JuanBindez / pytubefix

Python3 library for downloading YouTube Videos.
http://pytubefix.rtfd.io/
MIT License
454 stars 67 forks source link

yt.publish_date returning blank value #138 revisit #196

Open wyattZarkLab opened 3 weeks ago

wyattZarkLab commented 3 weeks ago

Different results across OS & python versions on YouTube.from_id(video_id).publish_date attribute, not linked to [pytubefix](https://github.com/JuanBindez/pytubefix) 6.13.0 code, seems to come from watch_html value set by _execute_request call's use of from urllib.request import Request, urlopen... Large mismatch in length of watch_html noted while arguments in Request(url, headers=base_headers, method=method, data=data) call are identical...

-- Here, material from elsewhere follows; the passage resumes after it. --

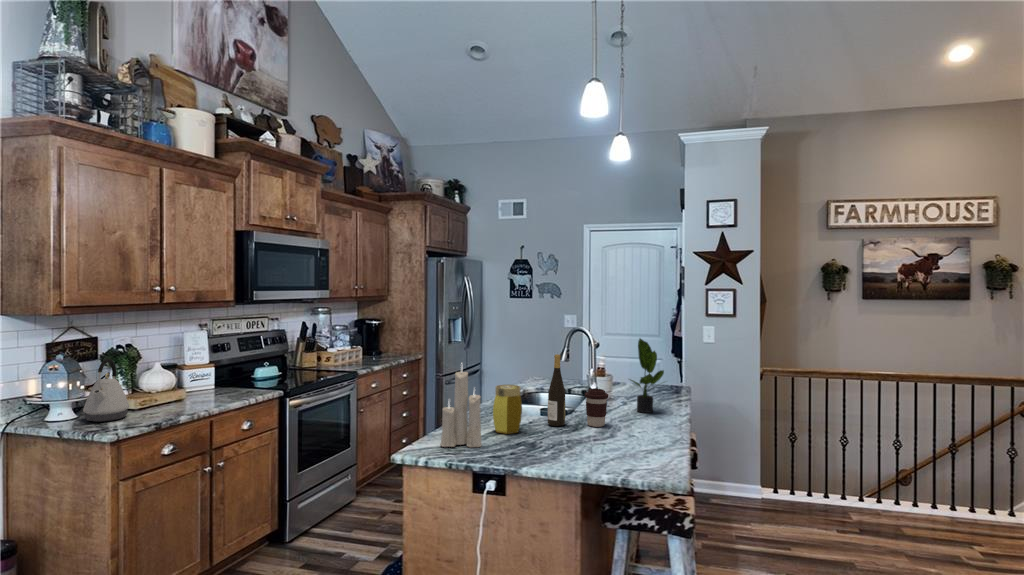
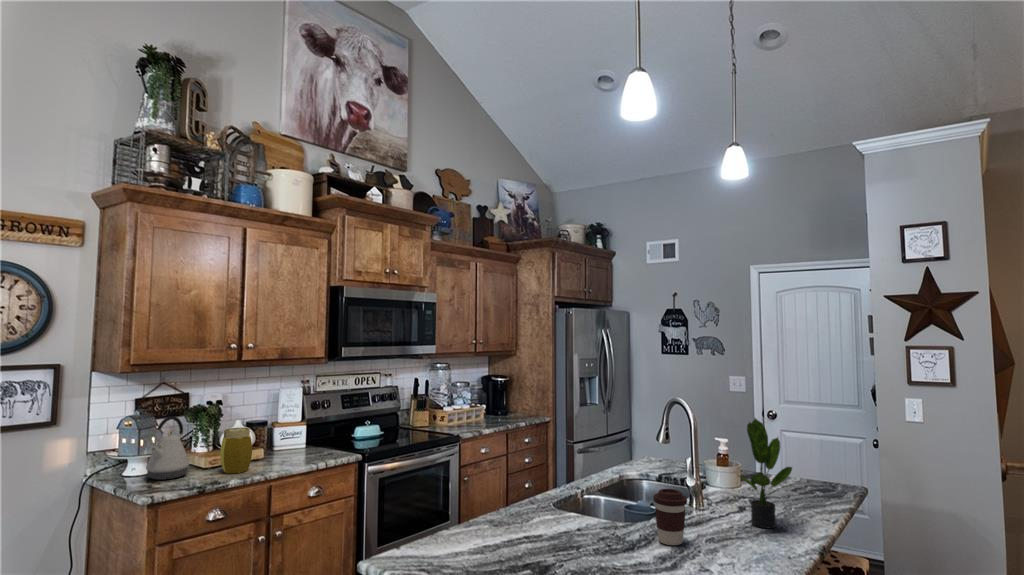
wine bottle: present [548,354,565,426] -> none [604,438,627,537]
candle: present [440,368,482,447] -> none [436,439,488,560]
jar: present [493,385,522,434] -> present [220,428,252,473]

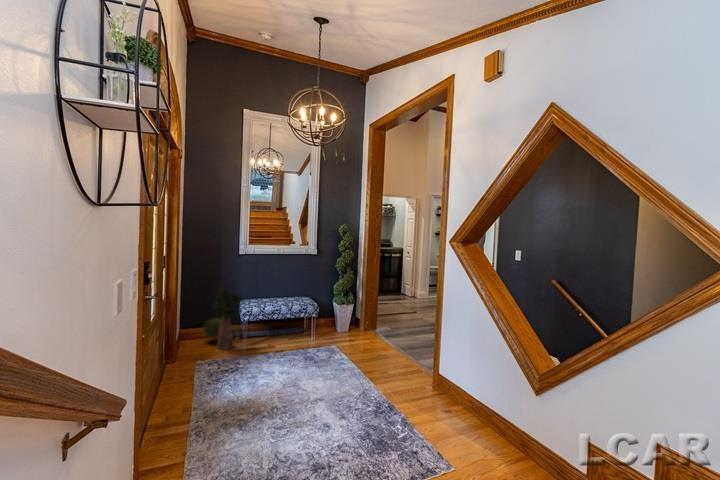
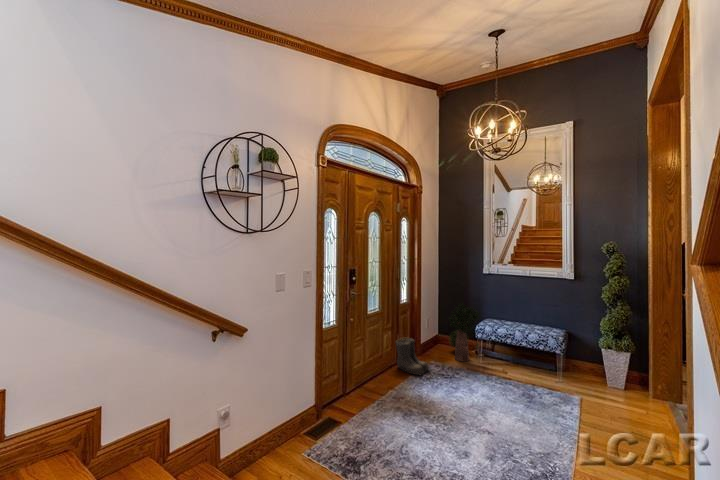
boots: none [164,340,208,383] -> present [396,337,429,375]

# from urllib.request import Request, urlopen
from pytubefix import YouTube, extract
from datetime import datetime
import re

def main():
    video_id = 'BBxdzypLalg'
    url = f"https://www.youtube.com/watch?v={video_id}"
    # extract.publish_date = __publish_date
    vidObj = YouTube.from_id(video_id)
    print(len(vidObj.watch_html))
    print(vidObj.publish_date)
    print(type(vidObj.publish_date))
    print('# # # round 2')
    extract.publish_date = __publish_date
    vidObj = YouTube.from_id(video_id)
    print(len(vidObj.watch_html))
    print(vidObj.publish_date)
    print(type(vidObj.publish_date))
    return

def __publish_date(watch_html):
    print(f'len(watch_html):  {len(watch_html)}')
    try:
        REGEX_1 = r'(?<=itemprop="datePublished" content=")\d{4}-\d{2}-\d{2}T\d{2}:\d{2}:\d{2}[+-]\d{2}:\d{2}'
        REGEX_2 = r'(?<="publishDate":{"simpleText":")\w+ \d{1,2}, \d{4}'
        REGEX_3 = r'(?<="publishDate":")\d{4}-\d{2}-\d{2}T\d{2}:\d{2}:\d{2}[+-]\d{2}:\d{2}'
        result = re.search(
            REGEX_1,
            watch_html)
        if result:
            print(REGEX_1)
            # return datetime.fromisoformat(result.group(0))
        result = re.search(
            REGEX_2,
            watch_html)
        if result:
            print(REGEX_2)
            # return datetime.strptime(result.group(0), '%b %d, %Y')
        result = re.search(
            REGEX_3,
            watch_html)
        if result:
            print(REGEX_3)
            # return datetime.strptime(result.group(0), '%b %d, %Y')  
        return datetime.now() # # # dummy value...
    except AttributeError as e:
        print(e)
        return None

if __name__=='__main__':
    main()

yields, with with pytubefix 6.13.0 MacOS Monterey 12.7.6, python 3.11.8:


1033817
2024-08-21 07:32:12-07:00
<class 'datetime.datetime'>
# # # round 2
1035229
len(watch_html):  1035229
(?<=itemprop="datePublished" content=")\d{4}-\d{2}-\d{2}T\d{2}:\d{2}:\d{2}[+-]\d{2}:\d{2}
(?<="publishDate":{"simpleText":")\w+ \d{1,2}, \d{4}
(?<="publishDate":")\d{4}-\d{2}-\d{2}T\d{2}:\d{2}:\d{2}[+-]\d{2}:\d{2}
2024-08-21 13:42:29.095798
<class 'datetime.datetime'>

while with pytubefix 6.13.0 on python 3.11.2, Debian GNU/Linux 12 (bookworm) yields


975900
None
<class 'NoneType'>
# # # round 2
941545
len(watch_html):  941545
(?<="publishDate":{"simpleText":")\w+ \d{1,2}, \d{4}
2024-08-21 20:43:20.558797
<class 'datetime.datetime'>

Expected behavior Should yield same YouTube.from_id(video_id).publish_date attributes across platforms and python versions...


Desktop (please complete the following information): see above comparisons


Additional context Noted while setting up an automation script in AWS ec2, identical code not performing as it's performed in local environment.

wyattZarkLab commented 3 weeks ago

Oh boy... noticing my ec2 is also throwing BBxdzypLalg This request has been detected as a bot, please try again or log in to view 170 and 174, looks like the likely culprit is not python or OS version differences but flagged IP address...

... likely fine to mark as closed (?)